Por todos los antecedentes, Romo se veía como muy cercano a López Obrador, y con ascendencia sobre él, pero rápido se dieron cuenta que no era así. El momento que definió la relación con los empresarios fue la consulta que organizó López Obrador para que la gente –en realidad 70% de chiapanecos- decidiera si se construía o no el aeropuerto de Texcoco escasos dos meses antes de asumir la Presidencia, donde ante el nerviosismo de los inversionistas le dijo a Romo que iba a salir positiva para su construcción. Así se los comunicó, y ya sabemos lo que sucedió.
Mensajes cruzados que lo fueron desgastando incluyeron la cancelación de la nueva planta de Constellation Brands en Mexicali, la eliminación propuesta del outsourcing, elevar la evasión fiscal al rango de delincuencia organizada, y los continuos cambios de reglas en el sector energético. Este, quizás, fue el punto de quiebre, por la gravedad de los incumplimientos de López Obrador con los empresarios. Cambiar las reglas sobre la marcha, provocó que en la cena que le organizó el presidente Donald Trump cuando lo visitó en la Casa Blanca, los dos primeros empresarios estadounidenses que tomaron la palabra, fue éste el tema que le plantearon si quería seguir teniendo sus inversiones.
López Obrador les dijo que lo vería y ahí mismo le encargó a Romo el seguimiento. Esa muestra de confianza era una simulación, y quienes fueron a la cena lo sabían. Romo acompañó al Presidente, pero en la cena lo sentó en la última mesa del salón, junto a funcionarios de menor rango, lo que para la mayoría de los presentes, que entienden de protocolos, fue la prueba final que Romo era inexistente en términos de capacidad de maniobra en Palacio Nacional.
Lo sabía perfectamente él. Hasta julio pasado, cuando aceptó la petición de López Obrador de formalizar la renuncia hasta diciembre, Romo pagó la nómina de sus colaboradores. Es decir, para efectos prácticos, la oficina ya estaba cerrada. Que dejara de operar institucionalmente, como se pudo apreciar, no alteró el rumbo del gobierno ni inquietó al Presidente, que continuó llevando a cabo las políticas y prácticas con las que Romo había discrepado. Oficialmente seguía funcionando como ventanilla del sector privado con el Presidente, pero era para cubrir meramente las formalidades e intentar en la medida de sus posibilidades, buscar matices en las decisiones de López Obrador.

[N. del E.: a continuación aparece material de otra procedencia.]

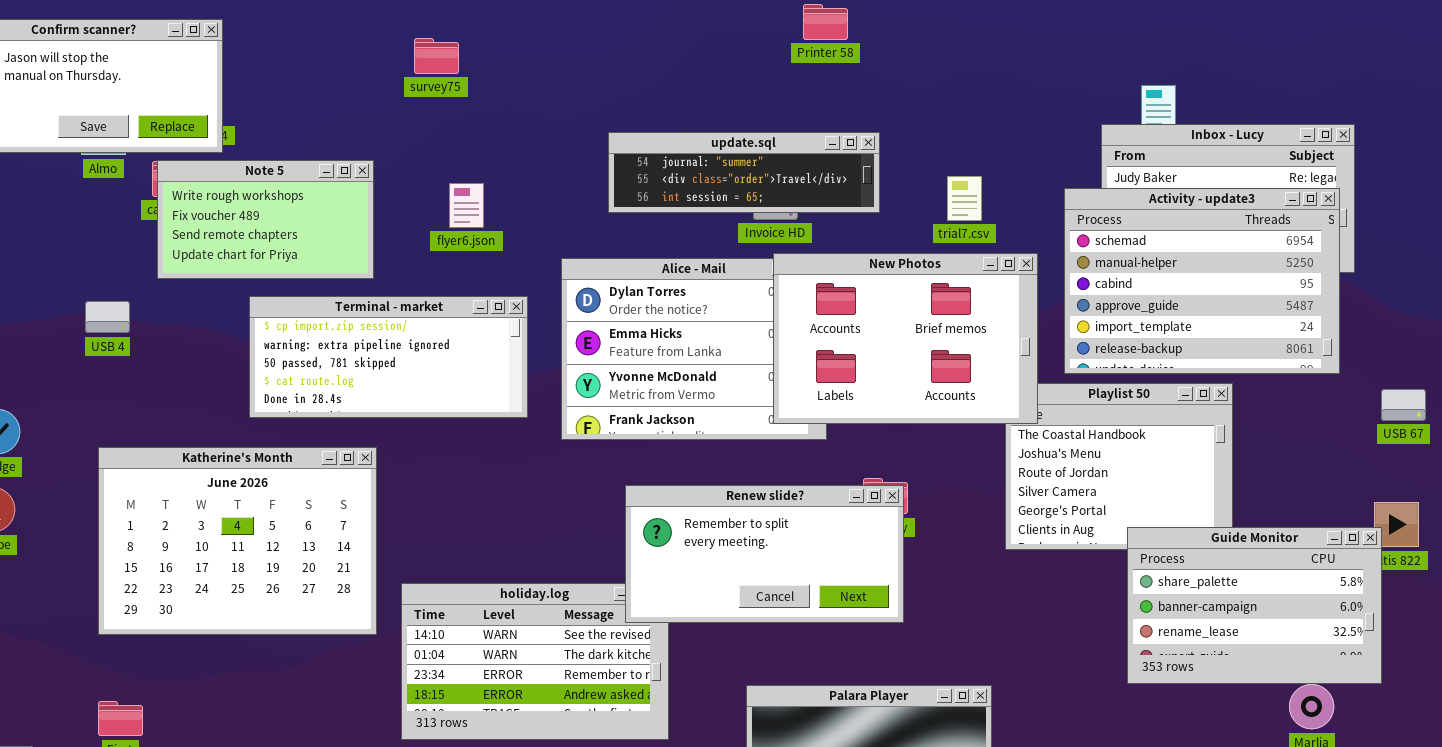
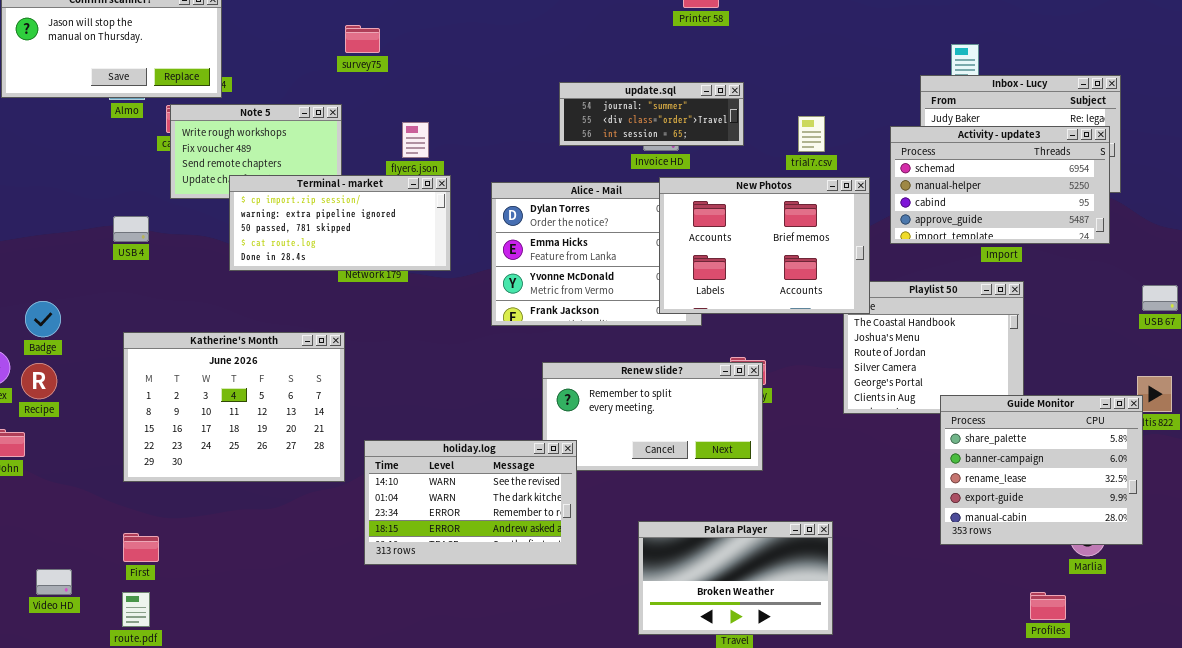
survey75: [414,38,459,74] -> [345,25,380,53], moved
update.sql: [608,132,880,213] -> [559,82,744,146], resized
Activity - update3: [1064,188,1340,374] -> [890,126,1110,244], resized
Terminal - market: [249,296,528,418] -> [229,175,451,271], moved
Guide Monitor: [1127,527,1382,684] -> [940,395,1143,545], resized
holiday.log: [401,583,669,740] -> [364,440,577,565], raised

Muy poco se ha logrado, y no necesariamente por su intervención. Para López Obrador era tan irrelevante el cargo, que ayer anunció que desaparecería la Oficina de la Presidencia. “Ya no hace falta”, dijo, porque lo seguiría ayudando con el sector privado. Tampoco es cierto. Por ejemplo, no tiene participación alguna en el tema del outsourcing. La desaparición de la Oficina emite una señal ominosa. Si bien jamás tuvo el peso de una oficina de esa naturaleza, envía otra señal ominosa, al terminar el Presidente de cerrar la puerta institucional a los empresarios, a quien irá minando y acotando lo más que pueda para evitar, como lo dice en reuniones privadas con algunos de sus representantes, que el próximo gobierno les devuelva lo que les quitó.